Functional evolution of giant virus capsids

€2.43M EUR

Funder European Commission
Recipient Organization Max-Planck-Gesellschaft Zur Forderung Der Wissenschaften Ev
Country Germany
Start Date Jan 01, 2025
End Date Dec 31, 2029
Duration 1,825 days
Number of Grantees 1
Roles Coordinator
Data Source European Commission
Grant ID 101125221
Grant Description

How do viruses identify their hosts in a challenging environment?

This question is highly relevant for protist-infecting giant viruses in aquatic ecosystems, where the density of host cells is typically low and random encounters are rare.

Giant viruses have genome sizes of up to two megabases and encode a vast genetic diversity, but we know almost nothing about their diverse capsid structures and the various strategies they use for infecting the next host cell.

During the last decade, I have shed light on the symbiotic interactions between marine flagellates, giant viruses and their virophage parasites.

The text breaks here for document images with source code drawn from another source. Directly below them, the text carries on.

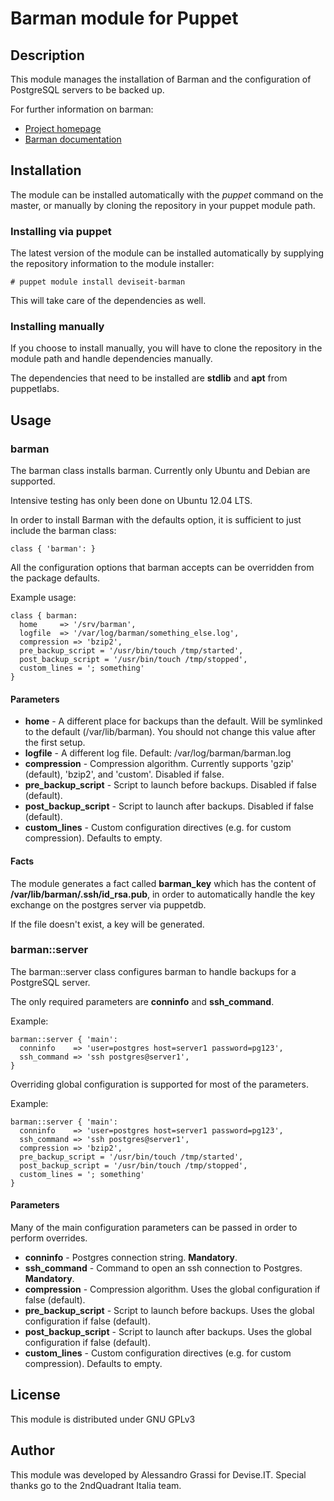 # Barman module for Puppet

## Description

This module manages the installation of Barman and the configuration of PostgreSQL servers to be backed up.

For further information on barman:

* [Project homepage](http://www.pgbarman.org)
* [Barman documentation](http://docs.pgbarman.org)

## Installation

The module can be installed automatically with the *puppet* command on the master, or manually by cloning the 
repository in your puppet module path.

### Installing via puppet

The latest version of the module can be installed automatically by supplying the repository information to
the module installer:

    # puppet module install deviseit-barman

This will take care of the dependencies as well.

### Installing manually

If you choose to install manually, you will have to clone the repository in the module path and handle dependencies manually.

The dependencies that need to be installed are **stdlib** and **apt** from puppetlabs.

## Usage

### barman

The barman class installs barman. Currently only Ubuntu and Debian are supported.

Intensive testing has only been done on Ubuntu 12.04 LTS.

In order to install Barman with the defaults option, it is sufficient to just include the 
barman class:

    class { 'barman': }

All the configuration options that barman accepts can be overridden from the package defaults.

Example usage:

    class { barman:
      home     => '/srv/barman',
      logfile  => '/var/log/barman/something_else.log',
      compression => 'bzip2',
      pre_backup_script = '/usr/bin/touch /tmp/started',
      post_backup_script = '/usr/bin/touch /tmp/stopped',
      custom_lines = '; something'
    }

#### Parameters

* **home** - A different place for backups than the default. Will be symlinked
             to the default (/var/lib/barman).
            You should not change this value after the first setup.
* **logfile** - A different log file. Default: /var/log/barman/barman.log
* **compression** - Compression algorithm. Currently supports 'gzip' (default),
                   'bzip2', and 'custom'. Disabled if false.
* **pre_backup_script** - Script to launch before backups.
                        Disabled if false (default).
* **post_backup_script** - Script to launch after backups.
                        Disabled if false (default).
* **custom_lines** - Custom configuration directives (e.g. for custom
                     compression). Defaults to empty.

#### Facts

 The module generates a fact called **barman_key** which has the content of
  **/var/lib/barman/.ssh/id_rsa.pub**, in order to automatically handle the
  key exchange on the postgres server via puppetdb.

 If the file doesn't exist, a key will be generated.

### barman::server

The barman::server class configures barman to handle backups for a PostgreSQL server.

The only required parameters are **conninfo** and **ssh_command**.

Example:

    barman::server { 'main':
      conninfo    => 'user=postgres host=server1 password=pg123',
      ssh_command => 'ssh postgres@server1',
    }

Overriding global configuration is supported for most of the parameters.

Example:

    barman::server { 'main':
      conninfo    => 'user=postgres host=server1 password=pg123',
      ssh_command => 'ssh postgres@server1',
      compression => 'bzip2',
      pre_backup_script = '/usr/bin/touch /tmp/started',
      post_backup_script = '/usr/bin/touch /tmp/stopped',
      custom_lines = '; something'
    }

#### Parameters

Many of the main configuration parameters can be passed in order to
 perform overrides.

* **conninfo** - Postgres connection string. **Mandatory**.
* **ssh_command** - Command to open an ssh connection to Postgres. **Mandatory**.
* **compression** - Compression algorithm. Uses the global configuration
                   if false (default).
* **pre_backup_script** - Script to launch before backups. Uses the global
                          configuration if false (default).
* **post_backup_script** - Script to launch after backups. Uses the global
                          configuration if false (default).
* **custom_lines** - Custom configuration directives (e.g. for custom
                     compression). Defaults to empty.
 
## License

This module is distributed under GNU GPLv3

## Author

This module was developed by Alessandro Grassi for Devise.IT.
  Special thanks go to the 2ndQuadrant Italia team.

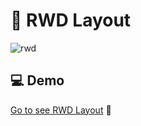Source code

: # :space_invader: RWD Layout

![rwd](https://user-images.githubusercontent.com/63142258/104127977-f9283780-539f-11eb-9bdf-1411bee4ee26.gif)

## :computer: Demo 
[Go to see RWD Layout](https://rezta20.github.io/remote-assignments/week-2/index.html "RWD")  :eyes:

With CAPSOLUTION, I will use our collection of freshwater flagellate cultures to characterize giant viruses with previously unknown capsid structures from oligotrophic lakes.

We recently discovered two giant viruses with unprecedented capsid modifications: “Cometa virus”, whose capsid has a bundle of unique head fibers and a conical tail; and “Sentinel virus”, whose tentacle-like appendages span several micrometers.

CAPSOLUTION will allow me to characterize the fascinating virion structures of Cometa and Sentinel viruses at molecular resolution and elucidate their function during host attachment and infection. What is the protein composition of these appendages and how are they assembled? How did they evolve? How common and diverse are modified capsids among giant viruses and how do they adapt to environmental constraints?

I will address these questions in a multi-disciplinary approach combining the morpho-genomic characterization of natural giant virus communities with structure-function studies of newly isolated virus-host systems and evolutionary analyses of their appendage-associated genes.

CAPSOLUTION will reveal how giant viruses use unique capsid modifications to adapt to their environment, thereby breaking new ground in microbiology and expanding our horizon of virus functioning in freshwater lakes.